BEGIN Working data
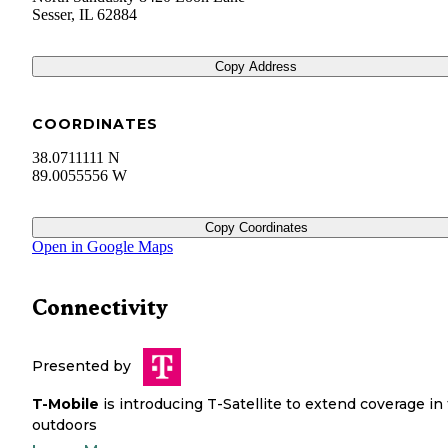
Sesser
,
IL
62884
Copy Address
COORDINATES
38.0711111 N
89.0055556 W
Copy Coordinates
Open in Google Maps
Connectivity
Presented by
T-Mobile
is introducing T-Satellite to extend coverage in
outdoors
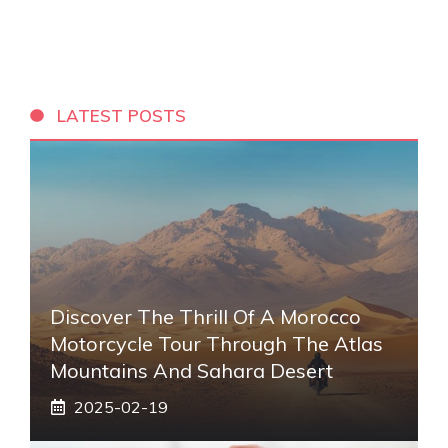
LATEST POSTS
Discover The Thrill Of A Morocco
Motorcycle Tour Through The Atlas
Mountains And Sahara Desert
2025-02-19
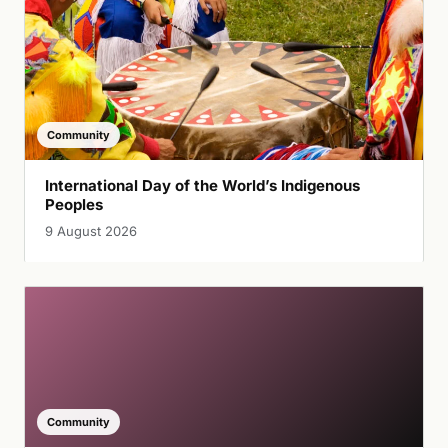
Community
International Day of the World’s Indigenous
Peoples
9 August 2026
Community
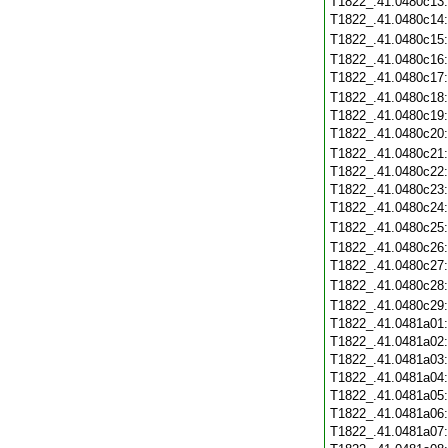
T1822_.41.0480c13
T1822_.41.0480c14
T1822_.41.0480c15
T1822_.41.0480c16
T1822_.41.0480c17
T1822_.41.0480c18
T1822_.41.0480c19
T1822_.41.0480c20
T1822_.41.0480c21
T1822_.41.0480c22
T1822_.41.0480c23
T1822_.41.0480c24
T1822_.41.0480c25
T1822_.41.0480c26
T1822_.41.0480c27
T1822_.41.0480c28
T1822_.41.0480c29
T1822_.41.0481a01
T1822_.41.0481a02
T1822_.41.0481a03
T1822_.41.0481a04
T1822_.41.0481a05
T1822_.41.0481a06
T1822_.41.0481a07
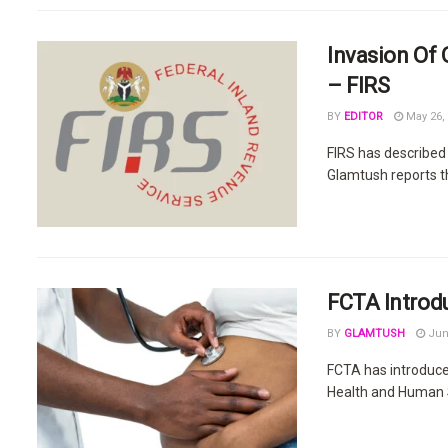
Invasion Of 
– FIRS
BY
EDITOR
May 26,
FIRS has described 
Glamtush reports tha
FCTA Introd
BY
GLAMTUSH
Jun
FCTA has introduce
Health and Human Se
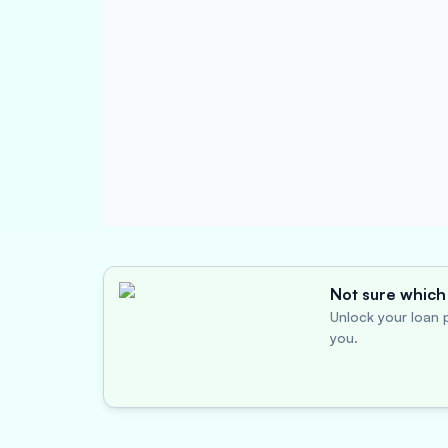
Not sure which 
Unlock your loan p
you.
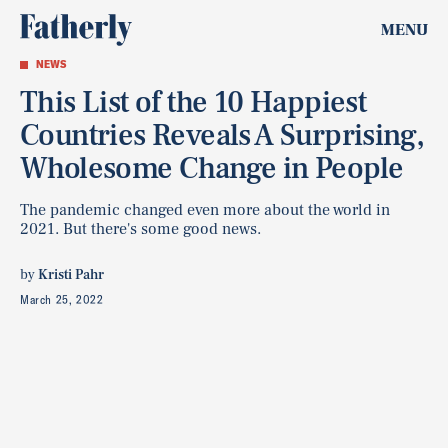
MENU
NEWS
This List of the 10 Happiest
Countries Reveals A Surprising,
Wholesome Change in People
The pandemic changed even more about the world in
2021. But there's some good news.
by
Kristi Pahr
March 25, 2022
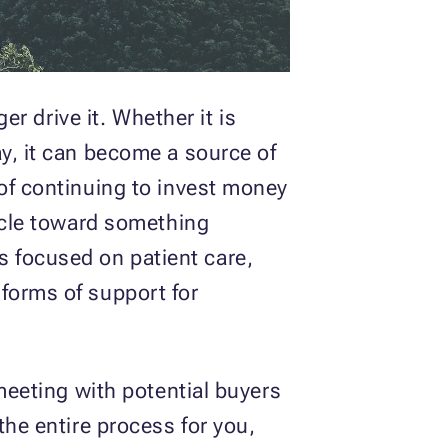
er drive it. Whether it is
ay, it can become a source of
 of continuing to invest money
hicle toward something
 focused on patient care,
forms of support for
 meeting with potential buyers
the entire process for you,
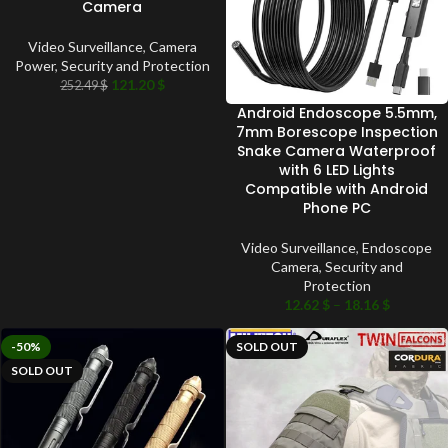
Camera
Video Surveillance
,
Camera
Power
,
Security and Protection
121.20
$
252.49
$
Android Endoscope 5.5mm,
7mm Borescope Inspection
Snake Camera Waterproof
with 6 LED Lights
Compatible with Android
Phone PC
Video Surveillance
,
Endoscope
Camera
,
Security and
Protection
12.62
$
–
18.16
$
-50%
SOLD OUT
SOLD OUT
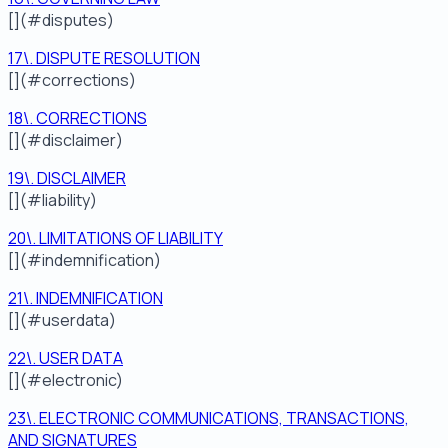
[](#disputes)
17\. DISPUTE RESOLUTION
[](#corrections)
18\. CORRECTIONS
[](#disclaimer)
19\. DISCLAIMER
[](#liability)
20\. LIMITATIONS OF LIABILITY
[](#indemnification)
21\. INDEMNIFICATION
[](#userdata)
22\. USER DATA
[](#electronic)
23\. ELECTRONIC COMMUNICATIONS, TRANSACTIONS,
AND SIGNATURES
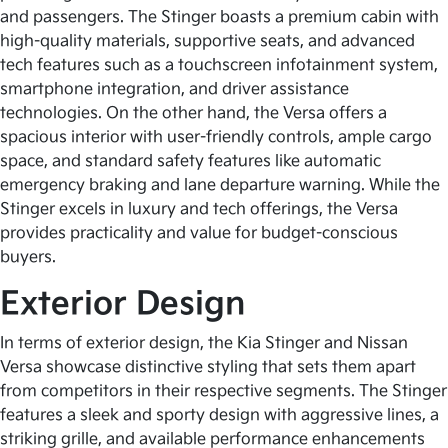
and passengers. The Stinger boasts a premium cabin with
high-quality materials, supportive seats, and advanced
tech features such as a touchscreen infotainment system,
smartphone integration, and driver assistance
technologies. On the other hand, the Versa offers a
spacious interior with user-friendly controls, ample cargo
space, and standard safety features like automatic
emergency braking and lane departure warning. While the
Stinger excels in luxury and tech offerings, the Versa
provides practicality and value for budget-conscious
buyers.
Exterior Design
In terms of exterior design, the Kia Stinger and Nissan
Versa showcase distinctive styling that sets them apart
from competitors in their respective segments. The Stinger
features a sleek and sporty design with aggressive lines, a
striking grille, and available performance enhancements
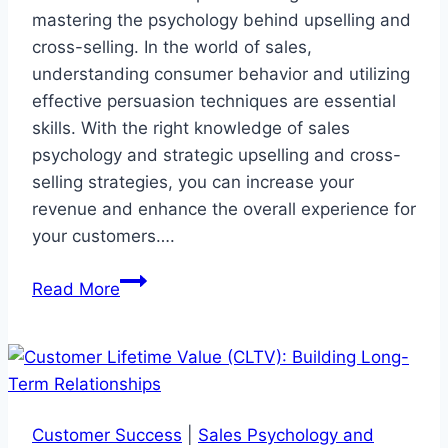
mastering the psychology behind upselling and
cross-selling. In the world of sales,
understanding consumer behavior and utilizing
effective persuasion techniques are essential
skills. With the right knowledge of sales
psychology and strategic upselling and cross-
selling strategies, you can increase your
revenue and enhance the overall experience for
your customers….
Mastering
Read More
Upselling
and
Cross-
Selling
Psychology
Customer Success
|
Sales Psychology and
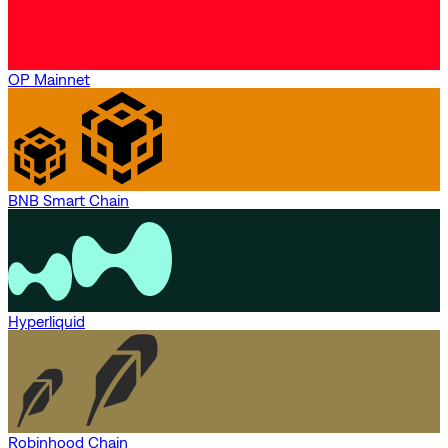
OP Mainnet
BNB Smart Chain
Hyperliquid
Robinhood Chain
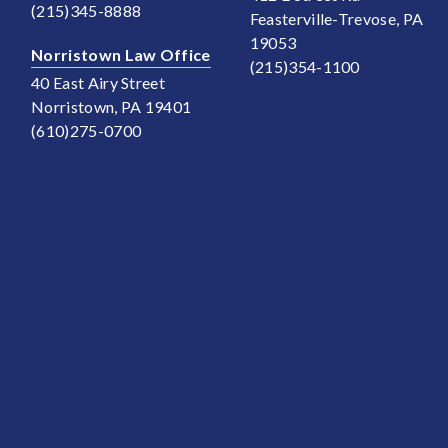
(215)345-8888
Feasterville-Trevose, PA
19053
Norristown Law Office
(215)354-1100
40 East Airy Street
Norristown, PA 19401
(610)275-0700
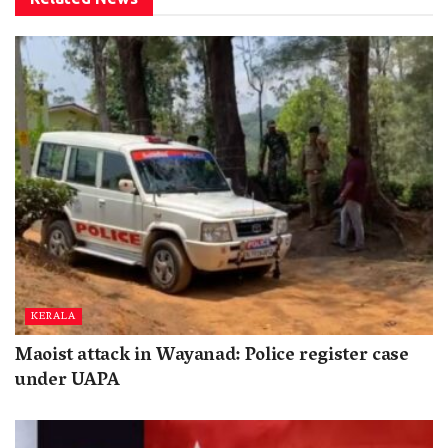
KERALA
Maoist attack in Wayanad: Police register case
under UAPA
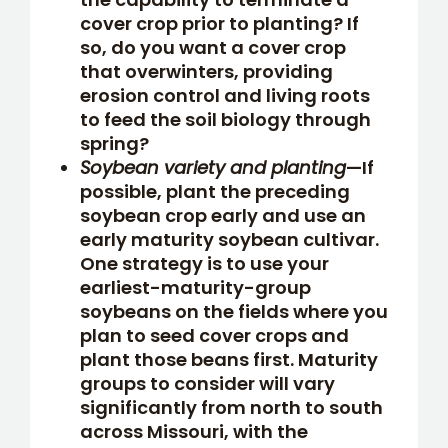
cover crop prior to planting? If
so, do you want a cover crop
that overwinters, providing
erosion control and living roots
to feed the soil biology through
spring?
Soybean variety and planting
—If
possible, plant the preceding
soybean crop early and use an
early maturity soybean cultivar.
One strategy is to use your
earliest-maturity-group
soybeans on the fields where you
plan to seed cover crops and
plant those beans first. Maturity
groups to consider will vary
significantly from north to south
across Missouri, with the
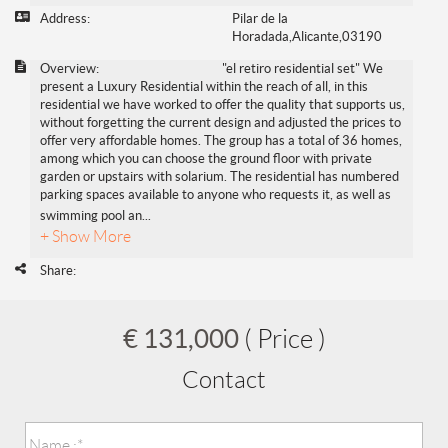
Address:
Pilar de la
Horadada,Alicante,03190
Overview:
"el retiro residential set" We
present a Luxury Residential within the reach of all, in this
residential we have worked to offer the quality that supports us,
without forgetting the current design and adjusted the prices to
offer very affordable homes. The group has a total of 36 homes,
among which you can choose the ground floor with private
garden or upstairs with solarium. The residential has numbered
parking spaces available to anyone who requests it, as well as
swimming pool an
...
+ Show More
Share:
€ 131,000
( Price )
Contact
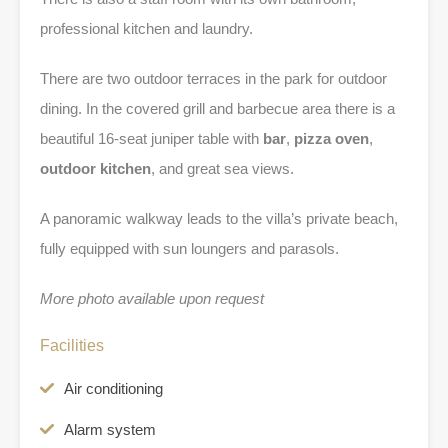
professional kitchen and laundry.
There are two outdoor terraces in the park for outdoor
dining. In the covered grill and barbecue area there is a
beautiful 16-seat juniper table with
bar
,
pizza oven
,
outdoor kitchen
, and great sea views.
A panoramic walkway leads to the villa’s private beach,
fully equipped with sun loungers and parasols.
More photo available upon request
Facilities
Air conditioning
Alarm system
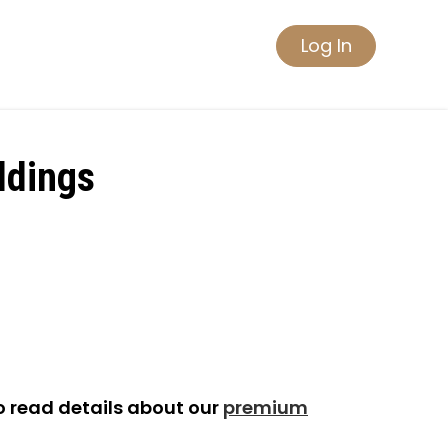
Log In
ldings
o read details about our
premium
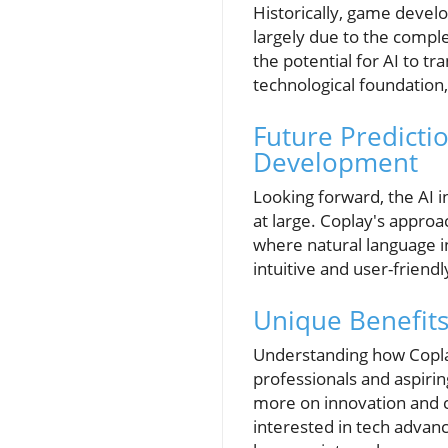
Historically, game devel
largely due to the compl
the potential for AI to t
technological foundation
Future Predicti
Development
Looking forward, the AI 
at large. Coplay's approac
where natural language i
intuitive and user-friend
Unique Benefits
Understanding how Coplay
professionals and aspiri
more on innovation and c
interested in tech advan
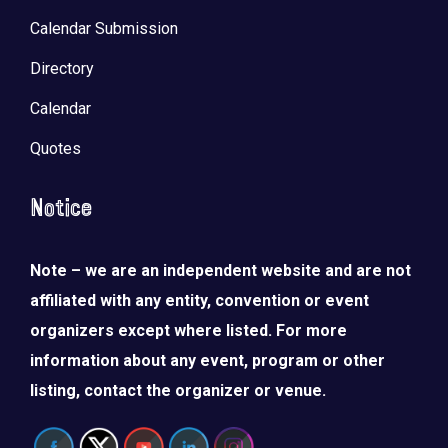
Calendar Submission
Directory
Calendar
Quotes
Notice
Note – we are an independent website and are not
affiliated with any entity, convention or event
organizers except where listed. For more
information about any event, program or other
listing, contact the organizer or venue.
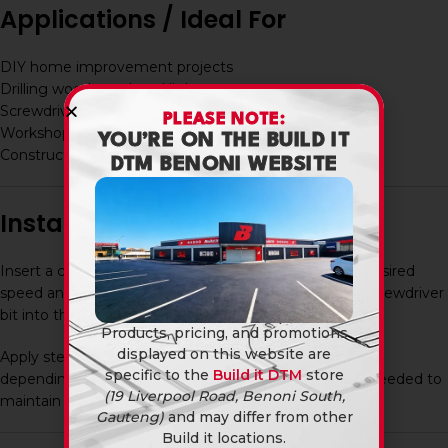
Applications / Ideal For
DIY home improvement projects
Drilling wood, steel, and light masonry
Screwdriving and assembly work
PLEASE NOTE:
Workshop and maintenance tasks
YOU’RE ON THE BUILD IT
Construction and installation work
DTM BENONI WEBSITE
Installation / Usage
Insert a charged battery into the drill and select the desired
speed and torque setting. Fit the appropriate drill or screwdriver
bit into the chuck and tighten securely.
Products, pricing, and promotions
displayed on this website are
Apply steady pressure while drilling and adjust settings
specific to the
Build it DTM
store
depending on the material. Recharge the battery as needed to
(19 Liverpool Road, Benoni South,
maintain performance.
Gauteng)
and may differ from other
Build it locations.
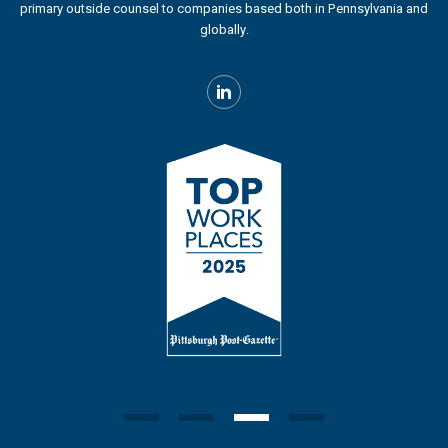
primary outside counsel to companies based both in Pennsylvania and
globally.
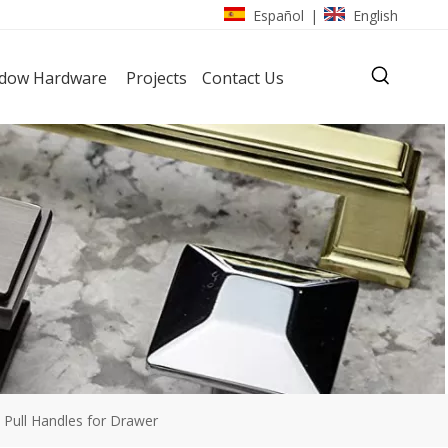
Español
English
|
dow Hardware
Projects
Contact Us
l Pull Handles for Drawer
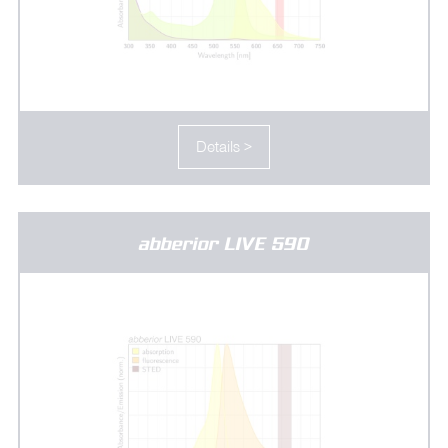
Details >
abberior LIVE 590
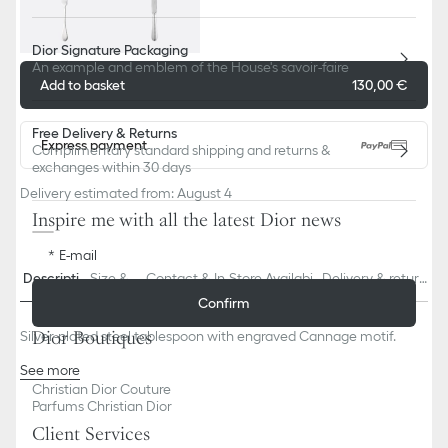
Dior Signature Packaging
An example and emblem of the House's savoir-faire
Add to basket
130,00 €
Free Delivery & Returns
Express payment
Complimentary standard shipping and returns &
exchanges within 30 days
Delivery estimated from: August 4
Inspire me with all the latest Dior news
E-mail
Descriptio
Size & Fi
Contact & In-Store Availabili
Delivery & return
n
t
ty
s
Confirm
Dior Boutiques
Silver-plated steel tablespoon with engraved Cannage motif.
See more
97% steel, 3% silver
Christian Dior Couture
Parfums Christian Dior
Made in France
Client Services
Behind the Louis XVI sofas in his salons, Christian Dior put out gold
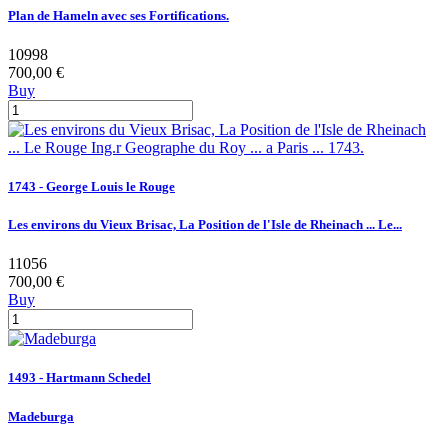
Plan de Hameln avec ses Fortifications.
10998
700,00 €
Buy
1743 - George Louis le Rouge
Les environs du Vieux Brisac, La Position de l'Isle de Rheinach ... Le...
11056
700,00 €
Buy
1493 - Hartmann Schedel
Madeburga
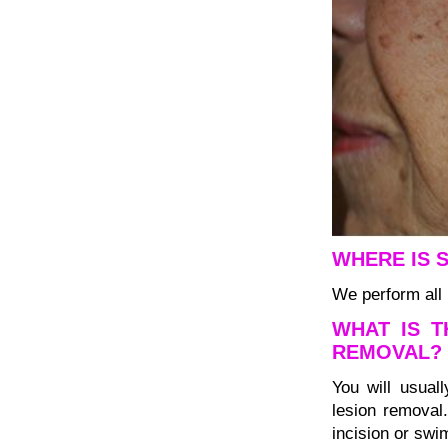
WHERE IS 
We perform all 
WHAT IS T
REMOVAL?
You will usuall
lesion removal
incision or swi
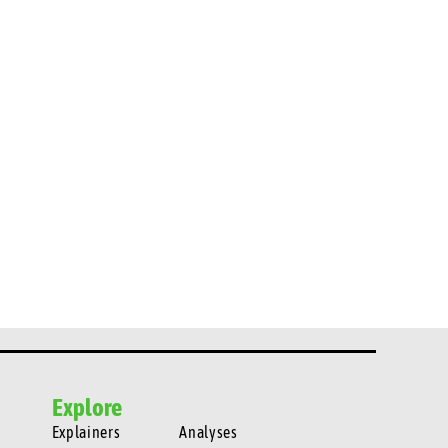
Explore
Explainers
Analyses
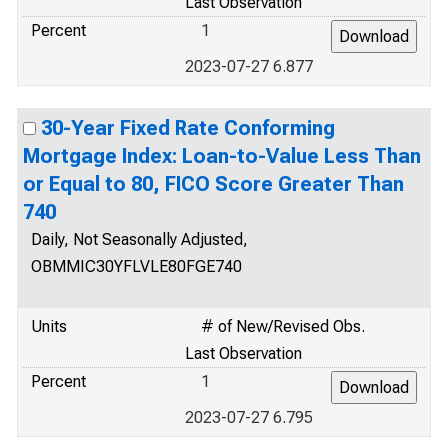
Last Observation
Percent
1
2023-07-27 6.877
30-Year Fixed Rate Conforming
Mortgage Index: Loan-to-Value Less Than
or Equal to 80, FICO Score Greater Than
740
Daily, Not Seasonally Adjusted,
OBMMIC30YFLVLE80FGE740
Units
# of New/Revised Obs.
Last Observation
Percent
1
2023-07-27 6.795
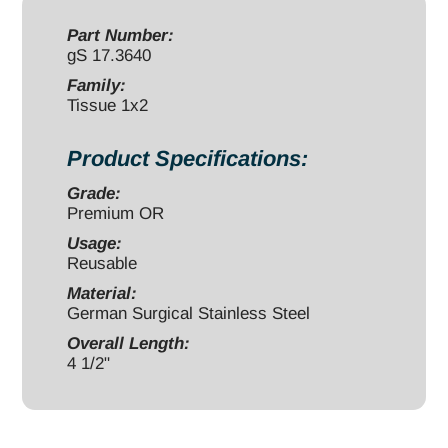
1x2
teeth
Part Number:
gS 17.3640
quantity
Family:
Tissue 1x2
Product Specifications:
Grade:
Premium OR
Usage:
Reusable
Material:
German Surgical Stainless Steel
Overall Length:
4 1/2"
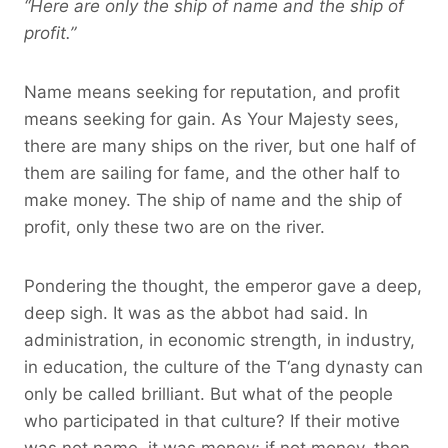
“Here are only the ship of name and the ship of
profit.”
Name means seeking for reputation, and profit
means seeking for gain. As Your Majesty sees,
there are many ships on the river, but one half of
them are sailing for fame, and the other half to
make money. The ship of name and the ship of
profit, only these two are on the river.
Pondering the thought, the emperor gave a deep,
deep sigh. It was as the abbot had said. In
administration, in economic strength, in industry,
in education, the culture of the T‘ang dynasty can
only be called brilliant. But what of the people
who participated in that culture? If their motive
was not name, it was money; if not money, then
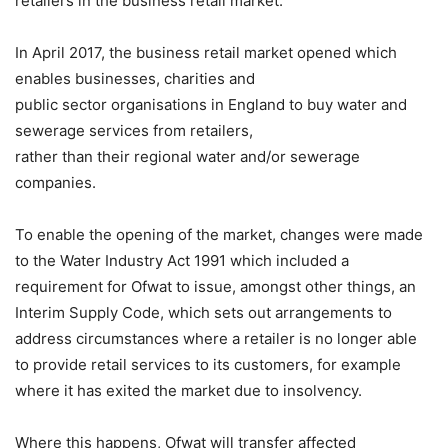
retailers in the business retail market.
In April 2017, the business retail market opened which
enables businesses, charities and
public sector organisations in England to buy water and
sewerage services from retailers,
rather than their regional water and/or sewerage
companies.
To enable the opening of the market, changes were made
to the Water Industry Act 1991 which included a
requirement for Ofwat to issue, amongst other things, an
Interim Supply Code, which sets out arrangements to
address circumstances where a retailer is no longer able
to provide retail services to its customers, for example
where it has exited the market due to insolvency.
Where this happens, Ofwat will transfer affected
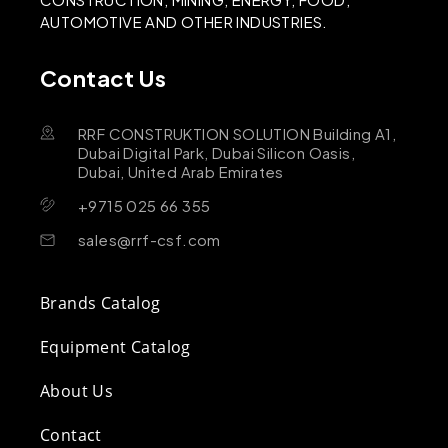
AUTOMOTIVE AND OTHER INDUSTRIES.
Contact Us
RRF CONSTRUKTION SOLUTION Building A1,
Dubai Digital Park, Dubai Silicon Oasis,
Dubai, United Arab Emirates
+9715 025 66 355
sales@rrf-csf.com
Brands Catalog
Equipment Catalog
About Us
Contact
END Working data
Task to carry out
Starting at the line of the records that contains "mastering the psychology behind upselling and" and stopping after the line that contains "across Missouri, with the", rewrite those lines with "revenue" changed to "profits" and nothing else altered. Leave out the pictures.

Task result
mastering the psychology behind upselling and
cross-selling. In the world of sales,
understanding consumer behavior and utilizing
effective persuasion techniques are essential
skills. With the right knowledge of sales
psychology and strategic upselling and cross-
selling strategies, you can increase your
profits and enhance the overall experience for
your customers….
Mastering
Read More
Upselling
and
Cross-
Selling
Psychology
Customer Success
|
Sales Psychology and
OP Mainnet
BNB Smart Chain
Hyperliquid
Robinhood Chain
(215)345-8888
Feasterville-Trevose, PA
19053
Norristown Law Office
(215)354-1100
40 East Airy Street
Norristown, PA 19401
(610)275-0700
KERALA
Maoist attack in Wayanad: Police register case
under UAPA
cover crop prior to planting? If
so, do you want a cover crop
that overwinters, providing
erosion control and living roots
to feed the soil biology through
spring?
Soybean variety and planting
—If
possible, plant the preceding
soybean crop early and use an
early maturity soybean cultivar.
One strategy is to use your
earliest-maturity-group
soybeans on the fields where you
plan to seed cover crops and
plant those beans first. Maturity
groups to consider will vary
significantly from north to south
across Missouri, with the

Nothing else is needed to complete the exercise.